**Required action:** Scan the data. Collect each line that contains the word "round".

**Material to process:**
== Segment start ==
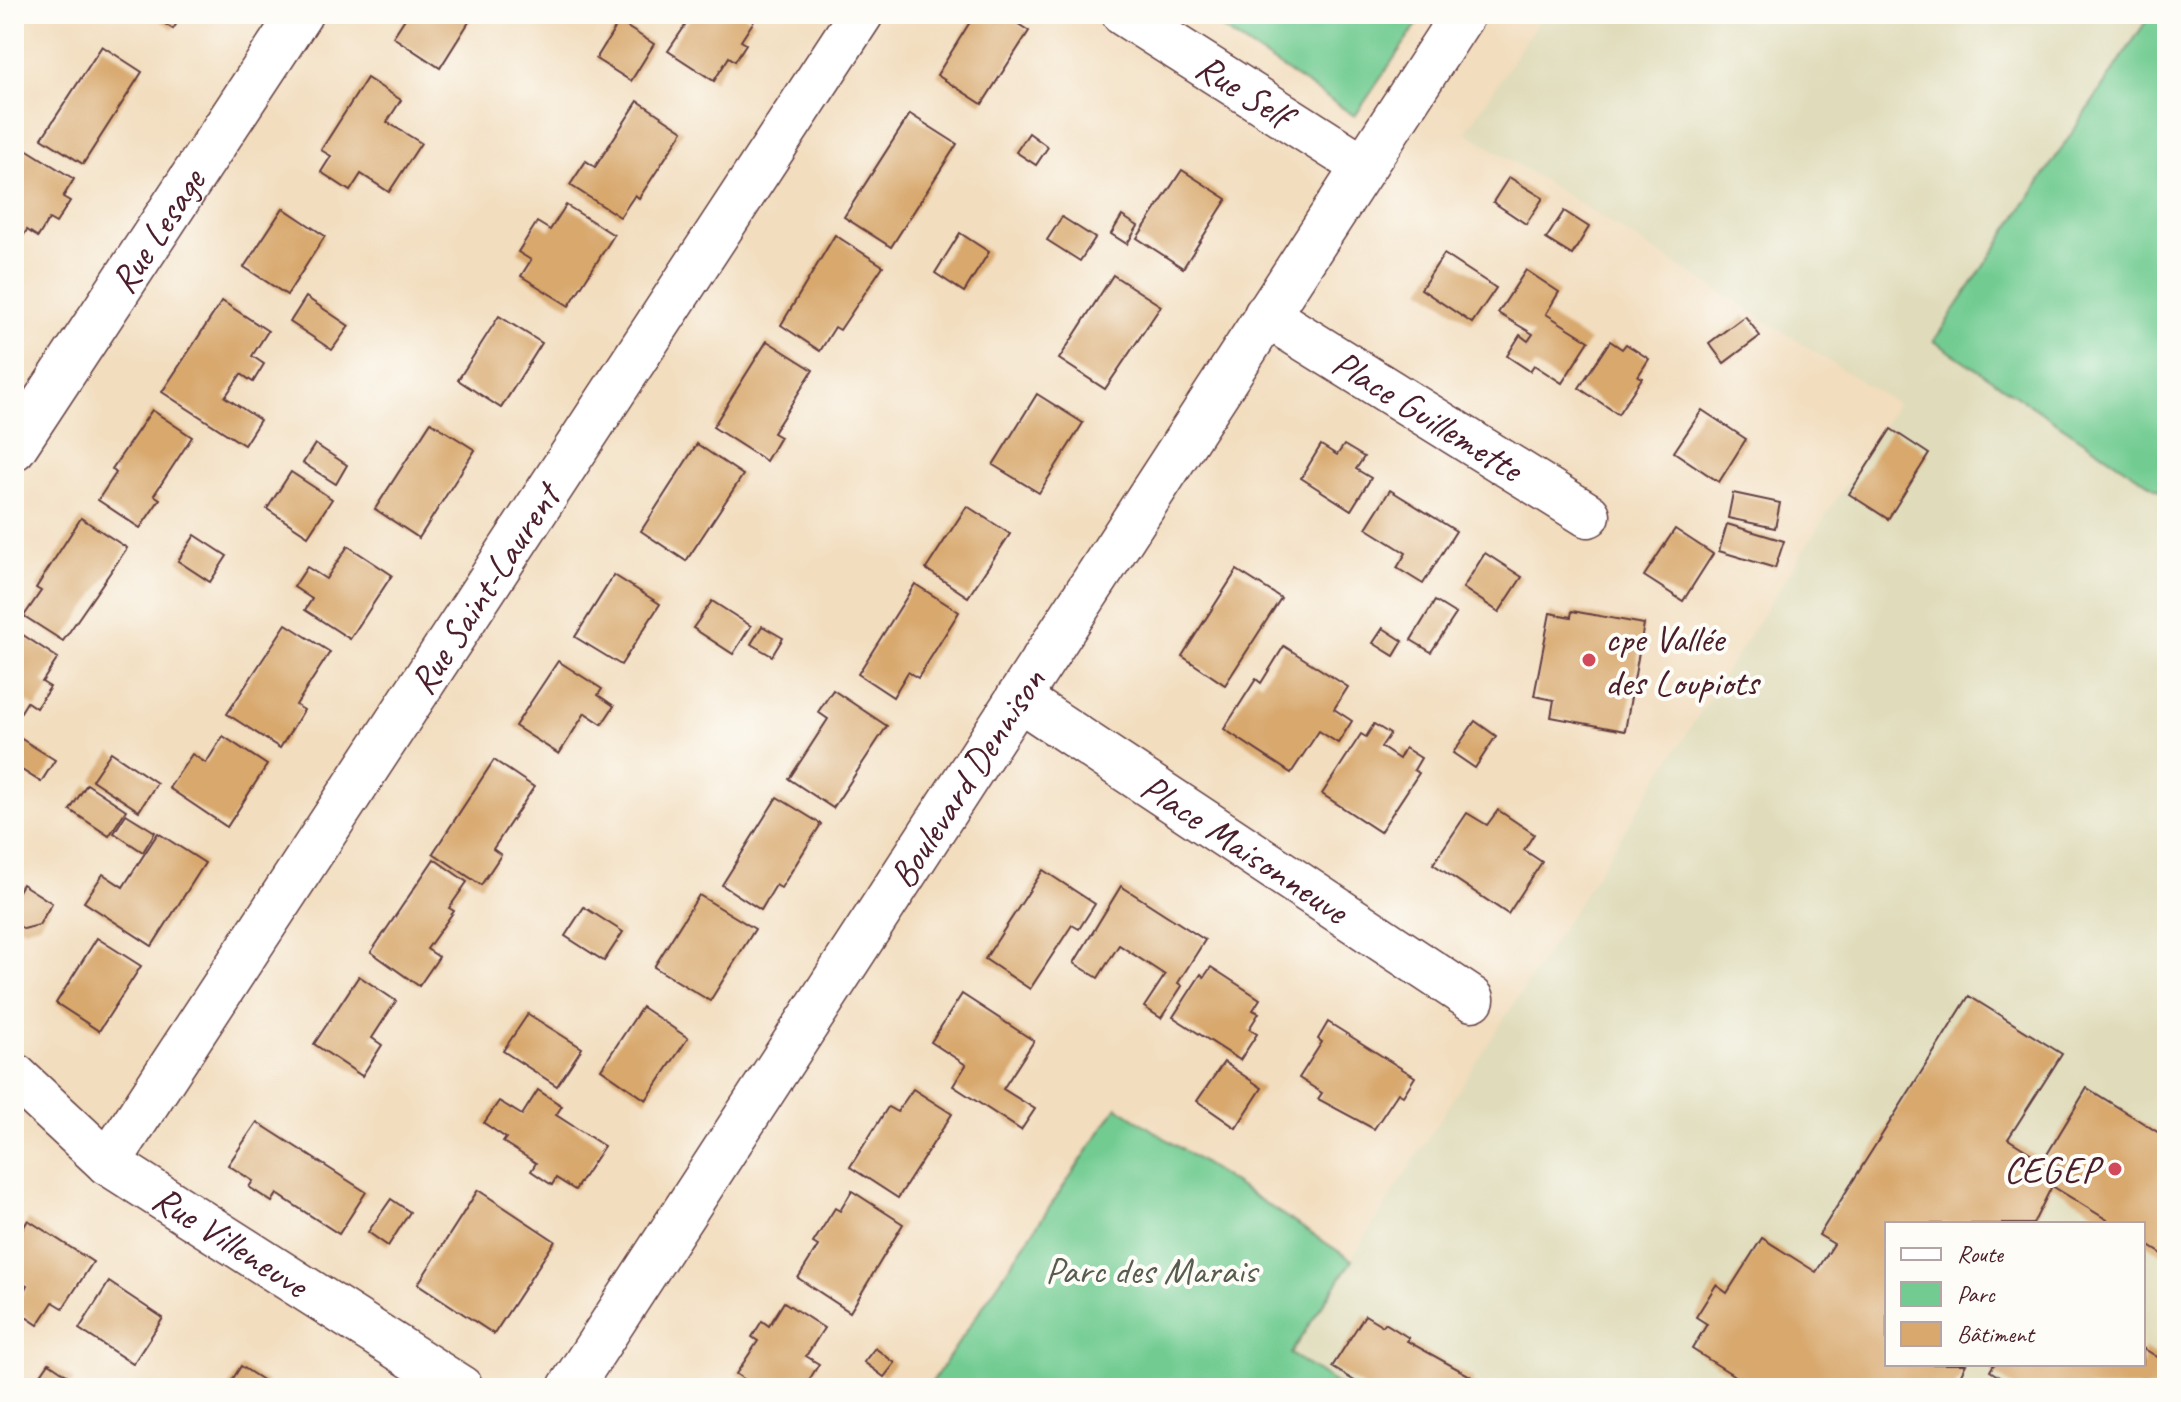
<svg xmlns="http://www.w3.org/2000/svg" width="2181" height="1402" viewBox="0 0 2181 1402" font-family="Caveat,sans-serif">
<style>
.built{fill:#e0dcbb;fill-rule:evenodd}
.green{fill:#72cc92;stroke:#5e765e;stroke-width:2}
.building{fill:#d8a86d}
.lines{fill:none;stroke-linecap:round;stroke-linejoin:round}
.minor-casing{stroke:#633c41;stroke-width:47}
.minor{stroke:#fff;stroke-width:44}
.poi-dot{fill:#d1495b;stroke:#fdfcf7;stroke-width:3}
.labels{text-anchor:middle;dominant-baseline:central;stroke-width:8;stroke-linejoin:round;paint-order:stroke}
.street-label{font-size:38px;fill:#4a1f2b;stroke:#fdfcf7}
.poi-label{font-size:38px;fill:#4a1f2b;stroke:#fdfcf7;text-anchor:start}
.park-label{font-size:38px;fill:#585c4f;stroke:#fdfcf7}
</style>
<rect width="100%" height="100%" fill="#fdfcf7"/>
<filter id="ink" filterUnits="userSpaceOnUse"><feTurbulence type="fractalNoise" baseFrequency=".0125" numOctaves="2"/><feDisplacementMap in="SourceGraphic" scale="16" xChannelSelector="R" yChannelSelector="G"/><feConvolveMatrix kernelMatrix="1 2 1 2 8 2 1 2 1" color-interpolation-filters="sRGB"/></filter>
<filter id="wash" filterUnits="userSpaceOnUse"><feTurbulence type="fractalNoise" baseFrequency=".006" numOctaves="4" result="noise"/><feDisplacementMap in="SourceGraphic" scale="32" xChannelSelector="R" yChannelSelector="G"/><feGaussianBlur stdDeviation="1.8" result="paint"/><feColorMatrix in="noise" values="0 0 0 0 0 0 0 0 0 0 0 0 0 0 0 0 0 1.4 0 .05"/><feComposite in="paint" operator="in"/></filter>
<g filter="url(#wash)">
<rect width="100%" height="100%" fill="#f2ddbe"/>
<path class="built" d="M1543 14H2167V1388H1344L1290 1354 1897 404 1466 132ZM1887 1224H2143V1364H1887Z"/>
<g class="green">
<polygon points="1200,14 1424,14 1355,116"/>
<polygon points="2151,14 2167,19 2167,496 1934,341"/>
<polygon points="1117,1107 1352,1260 1290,1354 1344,1388 928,1388"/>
</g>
<g id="blocks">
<g class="building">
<polygon points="150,14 183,14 173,29"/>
<polygon points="408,14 474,14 440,68 393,37"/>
<polygon points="693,14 743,14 754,21 741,41 746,44 735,61 729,57 714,81 668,51"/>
<polygon points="975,14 1003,14 1029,31 982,104 937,75"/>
<polygon points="619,22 654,44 631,81 596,59"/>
<polygon points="102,46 142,72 83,164 42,138"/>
<polygon points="367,78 401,100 387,122 421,143 389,192 361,174 350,191 321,172 331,156 321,150"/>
<polygon points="638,101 683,131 639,198 635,195 620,217 570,185 586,161 595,167"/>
<polygon points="910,114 957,144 891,247 844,217"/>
<polygon points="1029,133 1048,147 1036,165 1016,152"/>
<polygon points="26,149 74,179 63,197 70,201 56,223 49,219 38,237 27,230 14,250 14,167"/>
<polygon points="1182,170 1227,199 1183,268 1137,238"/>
<polygon points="1509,177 1543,198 1526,224 1493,202"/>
<polygon points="566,205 614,235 569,306 521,276 531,260 518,252 537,222 550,230"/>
<polygon points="283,208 325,236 287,295 244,267"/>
<polygon points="1564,211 1589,227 1572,255 1546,239"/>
<polygon points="1122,216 1138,226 1127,244 1111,234"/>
<polygon points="1062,217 1095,238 1080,261 1047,240"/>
<polygon points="960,233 989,252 964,292 935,273"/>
<polygon points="835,235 883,266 840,330 835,327 820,351 781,325"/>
<polygon points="1444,254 1496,288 1472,323 1421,289"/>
<polygon points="1526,270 1559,292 1546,314 1589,341 1562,383 1534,365 1530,371 1507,356 1520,335 1528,341 1533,334 1498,313"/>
<polygon points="1113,275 1161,306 1105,389 1059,359"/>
<polygon points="306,297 349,326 332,350 290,322"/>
<polygon points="222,301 268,331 252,356 264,364 253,382 241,374 225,397 260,420 244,445 162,392"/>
<polygon points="499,316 542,343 501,408 458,380"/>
<polygon points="1745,316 1760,336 1724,363 1709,343"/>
<polygon points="767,341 813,370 773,433 780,437 766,461 713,427"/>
<polygon points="1610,341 1622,349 1626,344 1649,359 1638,376 1642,378 1618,414 1579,388"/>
<polygon points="1037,394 1083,423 1039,493 993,465"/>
<polygon points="152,410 192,437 154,495 160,499 140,528 98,500 116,473 112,469"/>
<polygon points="1702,410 1746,439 1719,482 1674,452"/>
<polygon points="431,422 475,450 419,538 375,509"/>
<polygon points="1891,429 1929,454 1888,519 1849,494"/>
<polygon points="315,444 347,465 336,484 303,463"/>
<polygon points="697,444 743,475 686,561 641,531"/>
<polygon points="1321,445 1337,455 1344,445 1364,457 1356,469 1371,478 1351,510 1301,478"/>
<polygon points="291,472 332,499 308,536 267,509"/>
<polygon points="1390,490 1456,531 1423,584 1397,568 1406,553 1366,528"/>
<polygon points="1733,493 1780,503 1775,528 1728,518"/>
<polygon points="967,506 1010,534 968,597 926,569"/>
<polygon points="81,518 127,548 63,641 24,616 41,591 36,588"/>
<polygon points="1727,524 1784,541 1775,568 1719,551"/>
<polygon points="1675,529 1713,554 1683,601 1644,576"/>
<polygon points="195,535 227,556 210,582 178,561"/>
<polygon points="348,546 392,575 350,639 305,610 312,599 294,587 307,567 326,579"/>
<polygon points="1485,553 1522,577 1499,612 1463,588"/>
<polygon points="1237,570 1281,598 1225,685 1182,656"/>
<polygon points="614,575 660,604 621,665 575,637"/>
<polygon points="915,584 959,612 918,678 908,672 893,697 858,674"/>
<polygon points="712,601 751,626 733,654 693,628"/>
<polygon points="1435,601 1456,614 1431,652 1411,640"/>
<polygon points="1572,611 1644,624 1625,731 1551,717 1554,700 1534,696 1550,613 1571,617"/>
<polygon points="286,624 330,652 296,705 304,710 280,748 227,714"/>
<polygon points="762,626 783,638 772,656 751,644"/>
<polygon points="1383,628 1403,641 1394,656 1373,643"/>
<polygon points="14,629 58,658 42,682 50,687 36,708 27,702 14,723"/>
<polygon points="1284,646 1348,687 1334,709 1352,721 1338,743 1319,731 1291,773 1224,729 1256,679 1261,683"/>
<polygon points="558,661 602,689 598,695 614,706 602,724 585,713 559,754 515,726"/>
<polygon points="833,690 887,726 833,808 789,779 828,719 818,712"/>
<polygon points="1475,721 1496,736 1475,768 1453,753"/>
<polygon points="1374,724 1390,734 1381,747 1399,759 1405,748 1421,758 1414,770 1419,773 1380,832 1322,794 1361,734 1366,737"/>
<polygon points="223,736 267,765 227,827 169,788 192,754 206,763"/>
<polygon points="20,738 55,760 41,782 14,765 14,747"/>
<polygon points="111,752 157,783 139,811 92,780"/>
<polygon points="494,760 534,787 493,849 501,855 481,885 433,853"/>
<polygon points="87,784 126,810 109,836 70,810"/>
<polygon points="777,797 821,824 781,888 776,885 761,910 722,885"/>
<polygon points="1498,810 1534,834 1524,850 1542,862 1508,914 1433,864 1467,813 1487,825"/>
<polygon points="126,814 155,832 143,852 114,833"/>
<polygon points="158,833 205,863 152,946 84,902 103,874 123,887"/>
<polygon points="434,859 467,882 449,908 454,911 427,949 439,957 419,986 371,952"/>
<polygon points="1043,870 1095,904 1079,929 1072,925 1030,989 985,959"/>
<polygon points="22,884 52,903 39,925 24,929 14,923 14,898"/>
<polygon points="1121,886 1205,940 1178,983 1182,986 1161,1018 1144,1007 1165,975 1119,945 1098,978 1074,963"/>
<polygon points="699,895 755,929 710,1001 654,967"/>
<polygon points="584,907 623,932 604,961 565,936"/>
<polygon points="97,938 141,966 99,1031 56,1003"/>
<polygon points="1211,967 1260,999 1253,1010 1259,1013 1249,1029 1257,1034 1240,1060 1173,1017 1201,974 1204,977"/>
<polygon points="359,976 396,1001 372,1038 382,1045 362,1076 314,1044"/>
<polygon points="962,994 1034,1041 1003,1089 1035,1109 1021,1130 953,1086 966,1065 931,1042"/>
<polygon points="1969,996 2062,1054 2008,1139 2043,1161 2087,1088 2167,1138 2167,1257 2143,1242 2143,1224 2114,1224 2052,1186 2033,1224 1887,1224 1887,1364 1966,1364 1954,1388 1754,1388 1692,1349 1707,1324 1696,1317 1716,1285 1727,1293 1762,1238 1816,1272 1834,1244 1819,1235"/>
<polygon points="642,1007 688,1038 646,1100 601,1069"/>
<polygon points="528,1014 582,1048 557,1086 503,1051"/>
<polygon points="1328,1022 1415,1077 1403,1096 1398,1093 1374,1129 1318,1099 1322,1093 1299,1078 1322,1042 1318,1039"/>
<polygon points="1224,1062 1262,1088 1236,1128 1197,1101"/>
<polygon points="913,1089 952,1114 898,1198 850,1167 888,1107 897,1112"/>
<polygon points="538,1090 562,1106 556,1115 604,1146 575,1190 556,1178 552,1185 531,1171 536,1163 503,1142 506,1138 484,1123 499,1101 522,1115"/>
<polygon points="257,1122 366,1192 339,1234 277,1194 272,1202 249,1187 253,1181 228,1165"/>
<polygon points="478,1190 555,1241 494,1334 418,1284"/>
<polygon points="852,1191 903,1224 850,1312 798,1278 818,1246 813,1243 835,1208 840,1211"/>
<polygon points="391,1199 410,1212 388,1246 368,1232"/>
<polygon points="28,1220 93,1262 63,1308 53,1302 38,1325 14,1309 27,1285 14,1277 14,1225 22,1230"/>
<polygon points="109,1282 163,1318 133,1364 79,1329"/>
<polygon points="784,1302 824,1328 806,1356 819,1364 804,1388 758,1388 736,1374 758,1341 752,1337 762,1321 769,1326"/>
<polygon points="1365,1315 1383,1326 1385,1323 1409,1338 1407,1341 1474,1378 1472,1382 1482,1388 1366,1388 1332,1367"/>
<polygon points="875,1348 895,1363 884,1377 864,1362"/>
<polygon points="2143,1348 2167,1363 2167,1388 2017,1388 1990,1371 1994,1364 2143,1364"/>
<polygon points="49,1363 74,1380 69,1388 32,1388"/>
<polygon points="241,1366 275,1388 227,1388"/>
</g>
</g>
</g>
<g filter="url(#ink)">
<use href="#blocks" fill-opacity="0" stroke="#633c41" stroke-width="2"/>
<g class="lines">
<g class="minor-casing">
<g id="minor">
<path id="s1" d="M1124 14 1363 166"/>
<path id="s2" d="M1266 315 1588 515"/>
<path id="s3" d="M14 448 300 14"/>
<path id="s4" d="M1018 698 1472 999"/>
<path id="s5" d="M14 1075 108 1163 461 1388"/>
<path id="s6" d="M108 1163 861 14"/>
<path id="s7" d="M570 1388 1463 14"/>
</g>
</g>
<use href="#minor" class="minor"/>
</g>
</g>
<g class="poi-dot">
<circle cx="1589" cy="660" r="8"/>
<circle cx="2115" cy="1169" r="8"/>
</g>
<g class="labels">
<g class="street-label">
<text stroke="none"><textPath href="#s1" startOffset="142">Rue Self</textPath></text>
<text stroke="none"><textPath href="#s3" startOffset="260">Rue Lesage</textPath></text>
<text stroke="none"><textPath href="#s2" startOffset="190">Place Guillemette</textPath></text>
<text stroke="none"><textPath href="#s6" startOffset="686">Rue Saint-Laurent</textPath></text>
<text stroke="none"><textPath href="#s7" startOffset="728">Boulevard Dennison</textPath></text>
<text stroke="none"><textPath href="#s4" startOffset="272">Place Maisonneuve</textPath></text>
<text stroke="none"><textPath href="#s5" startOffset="274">Rue Villeneuve</textPath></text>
</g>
<g class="poi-label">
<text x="1605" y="638">cpe Vallée<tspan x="1605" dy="44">des Loupiots</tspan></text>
<text x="2099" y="1169" text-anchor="end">CEGEP</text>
</g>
<g class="park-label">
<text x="1151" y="1270">Parc des Marais</text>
</g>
</g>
<rect width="2181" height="1402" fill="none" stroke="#fdfcf7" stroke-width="48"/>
<rect x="1885" y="1222" width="260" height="144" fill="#fdfcf7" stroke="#b5a4a5" stroke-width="2"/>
<rect x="1901" y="1248" width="40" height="12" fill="#ffffff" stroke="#b5a4a5" stroke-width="2"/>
<text x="1957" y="1262" font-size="24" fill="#4a1f2b">Route</text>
<rect x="1901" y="1282" width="40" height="24" fill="#72cc92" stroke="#b5a4a5" stroke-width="2"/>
<text x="1957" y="1302" font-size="24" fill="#4a1f2b">Parc</text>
<rect x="1901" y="1322" width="40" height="24" fill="#d8a86d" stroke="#b5a4a5" stroke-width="2"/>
<text x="1957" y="1342" font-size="24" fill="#4a1f2b">Bâtiment</text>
</svg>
== Segment end ==
**Exercise response:**
.lines{fill:none;stroke-linecap:round;stroke-linejoin:round}
.labels{text-anchor:middle;dominant-baseline:central;stroke-width:8;stroke-linejoin:round;paint-order:stroke}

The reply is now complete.